I can't get ABC, but that is because of a bad multipath issue I am having.. and have had since I installed my antenna


----------



## Jerry G (Jul 12, 2003)

Thanks. I going to have to check my antenna. Perhaps it's turned and is barely getting CBS, good enough for the 942's tuner, but perhaps not good enough for the 811's tuner.


----------



## Ron Barry (Dec 10, 2002)

I am getting all the OTA channels (expect 13) as always. Dont see any issues with 3.34 in regards to receiving OTA. The Seahawks game looked amazing.


----------



## Jerry G (Jul 12, 2003)

Ron Barry said:


> The Seahawks game looked amazing.


Indeed, it did.

I'm going to get someone out to check my antenna. It's just so strange that KCBS is coming in fine with the 942, but has such a low signal level and can't be received with the two 811s that I have.


----------



## DCWillia (May 6, 2005)

Hello! I am also having problems with picking up channel 13 (KCOP) at my location. I am also having problems with channel 7 (KABC). It comes in, but is really plagued by pixelization problems. I re-aligned my antenna and got 13 to come in sometimes, but I really am having problems with pixelization on both channels. With two weeks left until the superbowl, I would appreciate you posting any suggestions or remedys you come across. Good Luck!


----------



## Ron Barry (Dec 10, 2002)

I have both a 921 and an 811 hooked up to the same OTA antenna. My 921 shows signal strength numbers in the around 100. My 811 shows them around 80. However, whenever I have problems with dropouts I get them on both receivers at the same time. I now the scales are a ratio of some soft (signal to error), but I am not sure if both boxes use the same algorithm. The point here for me is that when I see issues I have always seen them on both boxes. When things are going good both boxes are humming along. 

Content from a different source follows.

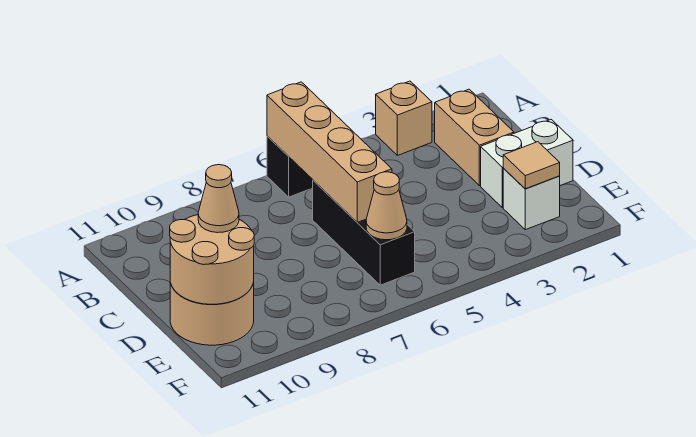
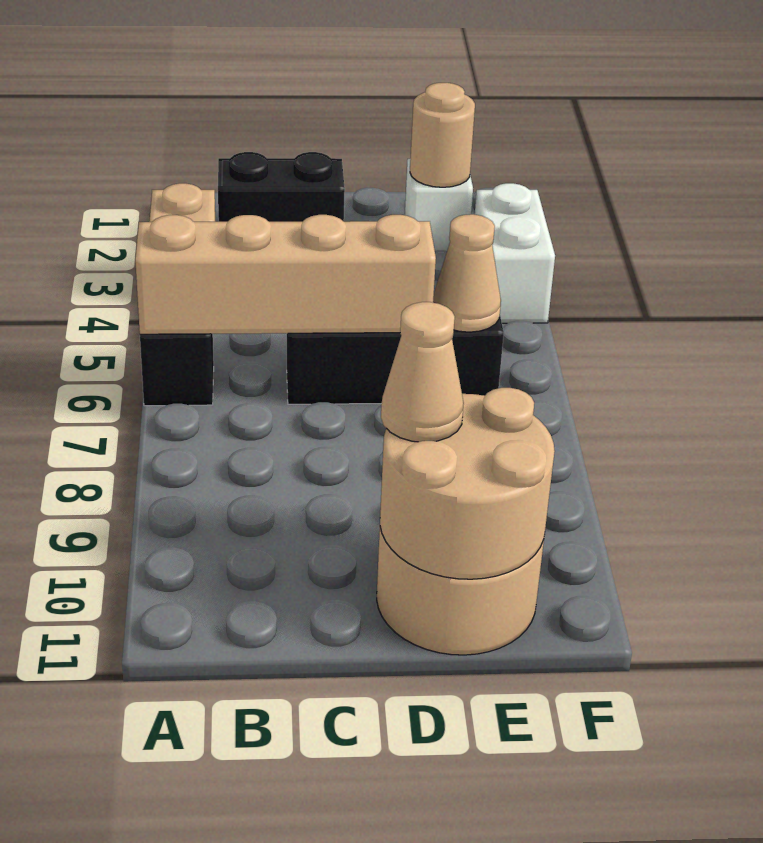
tan brick B2:C2 level 1 -> black brick B2:C2 level 1
white brick D1:D2 level 1 -> white brick F3:F4 level 1
tan tile E2 level 2 -> tan round brick E2 level 2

You might try moving your 811 and hooking it to the 921 OTA input and see if you still have the issue. I would check all connections. Might have a bad connection of the line leading to the 811.


----------



## Jerry G (Jul 12, 2003)

Ron Barry said:


> I have both a 921 and an 811 hooked up to the same OTA antenna. My 921 shows signal strength numbers in the around 100. My 811 shows them around 80. However, whenever I have problems with dropouts I get them on both receivers at the same time. I now the scales are a ratio of some soft (signal to error), but I am not sure if both boxes use the same algorithm. The point here for me is that when I see issues I have always seen them on both boxes. When things are going good both boxes are humming along.
> 
> You might try moving your 811 and hooking it to the 921 OTA input and see if you still have the issue. I would check all connections. Might have a bad connection of the line leading to the 811.


With my situation, when I couldn't get some of the OTA channels on the 811, I could get them on the 942. Also, as I mentioned, I have another 811 in a different room that demonstrated the exact same issue.

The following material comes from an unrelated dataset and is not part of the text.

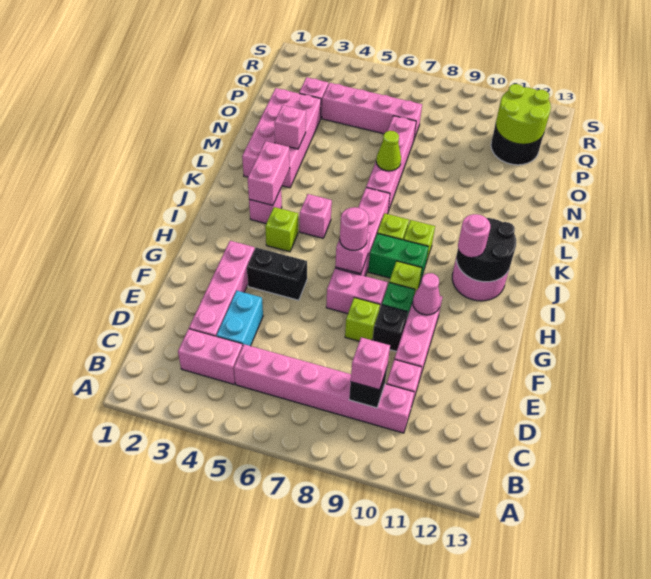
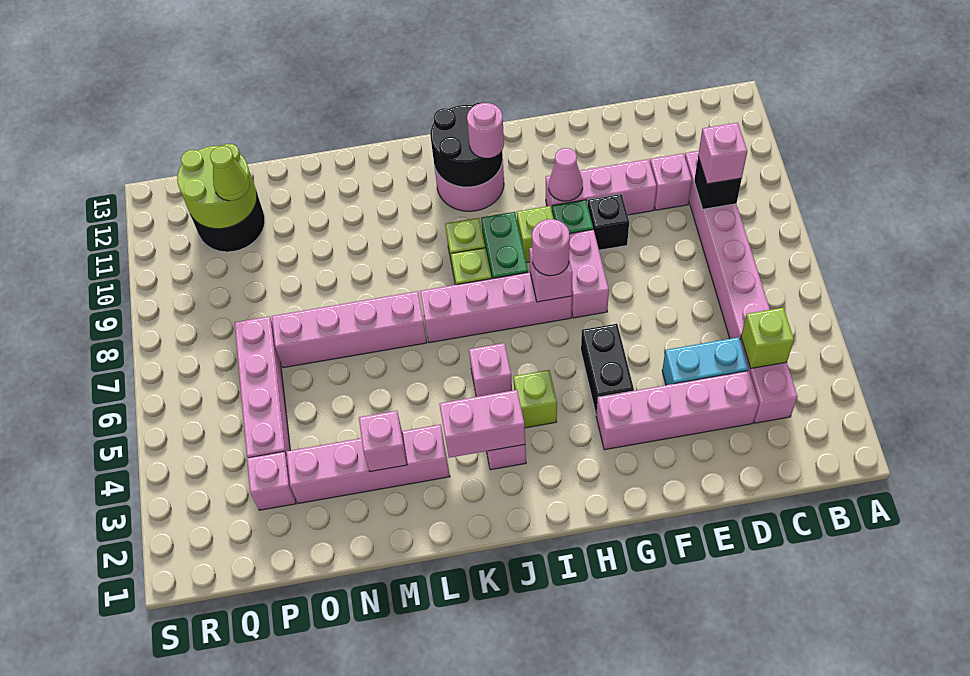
lime brick F8 level 1 -> lime brick C4 level 2
pink brick L2:O3 level 1 -> pink brick L3:O3 level 1
lime cone M7 level 2 -> lime cone P11 level 3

In any case, I have an antenna guy coming out later this week to check my antenna and feeds. That should help determine if the problem is with the antenna or the receivers.


----------



## Cokeswigga (Jan 25, 2005)

You can always remove the splitter and direct connect it to your favorite 811.

I did experience one drop during the Seahawks game, but it came right back up


----------



## Jerry G (Jul 12, 2003)

Cokeswigga said:


> You can always remove the splitter and direct connect it to your favorite 811.


This wouldn't be very convenient.

In any case, this gets even stranger. All day yesterday, every time I checked the 811, KCBS was was reading 49% (along with the other two channels I mentioned) and couldn't lock in, whereas the 942 was reading about 80 for the same channels. Just got home from work. Haven't touched anything since yesterday, but now all three channels that were reading 49 yesterday on the 811 and couldn't lock in, are reading about 80 to 85 on the same 811 and come in fine. I think my head is going to explode. There is no explanation that I can come up with to explain this. I'm going to keep the appointment with the antenna guy and see what's going on up on the roof.


----------